Цитируемый отрывок:
|
Виктория Полищук
г. Москва
БУДЕМ ЖИТЬ ВЕЧНОСТЬЮ
Перекличка времен и поколений – вопрос во все времена актуальный не только в литературе. Они, те, кто идут следом, всегда другие, они пугают, раздражают, интригуют. Они таят в себе что-то до боли знакомое, когда-то уже пережитое, часто кажется – изжитое. Но не забытое, а потому так остро отзывающееся на яркие, сильные импульсы молодого азарта к жизни, их внутреннюю и внешнюю раскрепощенность, их безоглядность, их смелость первооткрывателей, осознанное или не вполне осознанное отрицание авторитетов. Для них, таких непохожих, как и для каждого другого поколения в юности, все происходящее внутри и вовне – откровение. Они открывают жизнь, идут по ней своим путем, пусть даже кем-то когда-то проторенным, все равно – своим. Потому что каждый шаг на этом пути – первый. И каждое слово – свое.
Много лет занимаясь изданием российско-израильского альманаха «ДИАЛОГ», часто думаю в контексте нашего издания о молодой литературе России и Израиля. Стихи и проза молодых литераторов, разными путями попадая в наш редакционный портфель, с самого начала вызывали большой интерес и желание показать их читателю. Поэтому уже в одном из первых выпусков альманаха мы осуществили нашу задумку и открыли раздел, посвященный молодым – «Их век ХХI».
Эпиграфом к этому разделу мы взяли стихотворение молодой поэтессы из Санкт-Петербурга Аси Шнейдерман:
Доведены до нервного тика,
тикают тихо отовсюду часы.
Я переворачиваю,
переворачиваю их циферблатами вниз.
Я не верю во время.
Что это?
Упорядочение и упрощение.
Времени нет
(у меня нет времени) –
есть временное пространство,
временное, пока
ходят часы.
Переверните их циферблатами вниз –
и будем жить вечно –
будем жить вечностью.
И в самом деле, что есть время? Ничто. Лишь привычка к календарному счислению преподносит сюрпризы-загадки вроде «конец века», «начало тысячелетия» – какие вехи! какие утопии и надежды!

Собранные данные:
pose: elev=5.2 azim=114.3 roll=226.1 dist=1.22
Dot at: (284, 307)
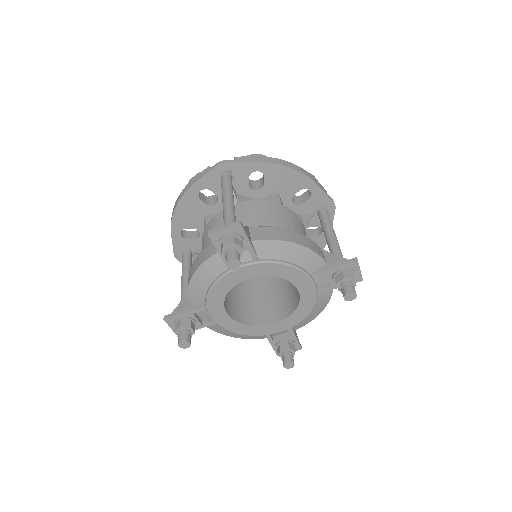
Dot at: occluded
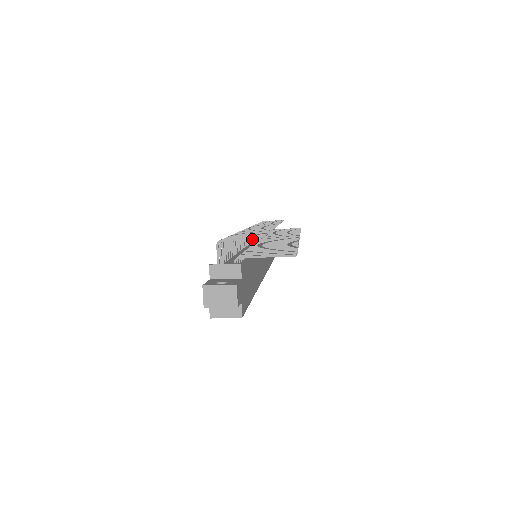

Что сделать:
[a] Переведите на английский язык предложение из отрывка: «Они открывают жизнь, идут по ней своим путем, пусть даже кем-то когда-то проторенным, все равно – своим.»
[b] Допишите отрывок дальше, начиная сразу после его последнего предложения.
Данные для работы не понадобятся.

Ответы к заданиям:
[a] They discover life and walk through it on their own path, even if someone once trod it before, it is still their own.

[b]
Конец – как приговор. Начало – как чистый лист. Все можно начать заново. И все получится.
Но как быть с условностями – григорианский календарь, юлианский, иудейский. Время едино для всех, неуправляемо, неудержимо и непостижимо в своей изначальной сущности. И пока мы в России почти уже десять лет назад яростно спорили целых два года, когда же наступит конец века, тысячелетия и, соответственно, начало новых рубежей, перешли мы уже порог или только приблизились к нему, и это казалось жизненно важным, чуть ли не судьбоносным, – в Израиле год 5761-й пришел на смену 5760-му без всякого мистического ажиотажа и глобального подведения итогов. Просто Новый год, Рош А-Шана.
Весомое подтверждение того, что время – лишь «упорядочение и упрощение».
И всё же. Литература эпохи Возрождения. Литература эпохи Просвещения. Литература XVIII века. Литература XIX века. Даже Серебряный век и тот обозначен временной категорией. И никуда нам от этой классификации не уйти. И литературе XX века тоже, всё – она уже состоялась, даже если кто-то считает, что ее нет. И ничего уже нельзя изменить, добавить, исправить, сославшись на время как на отягчающее и одновременно смягчающее обстоятельство. И литература начала ХХ1 века, тексты и контексты почти целого десятилетия – тоже уже реальность, о которой можно говорить, писать, спорить.
Никуда не уйти от этой классификации ни авторам, ни читателям. У каждого свои пристрастия, свои истоки, своя заветная книга под подушкой, свой укромный уголок в огромной кладовой мировой литературы, но даже если ничего этого нет и главный постулат – отрицание, то нельзя ведь отрицать то, чего не было. А это значит, что у всех у нас общий генетический литературный код.
А реальность?
Израильский литературовед Зоя Копельман говорит о романе молодой, но уже хорошо известной ивритской писательницы Цруйи Шалев «Я танцевала, я стояла», что «он списан с реальности, мельчайший осколок которой кажется гиперболизацией». И это при том, что роман создавался под аккомпанемент взрывающихся автобусов, гордых слов о героизме и покаянных – о халатности, создавался, вторя ритму единения и развала партий, семей.
Это об Израиле? Или о России 80-90-х годов прошлого века, начала нынешнего? Как похоже непохожее, как узнаваемо незнаемое.
Самые юные из наших авторов как раз родились в эти годы – другой реальности они не знали. Но как не по-детски серьезны и глубоки стихи москвички Аси Завельской, написанные в 2001 году, когда ей было семнадцать лет:
………………………..
Время капает, кипит, ждет,
Ждет, куда пойдешь и когда,
Но на старой башне, в ее самом темени,
Есть очень маленький проход –
Не подвластен времени,
Ты там есть всегда –
Тот.
Снова о времени. Как о живом существе, которое следит за тобой, ждет, правильный ли сделаешь выбор. О времени, которое есть всегда, не подвластное самому себе.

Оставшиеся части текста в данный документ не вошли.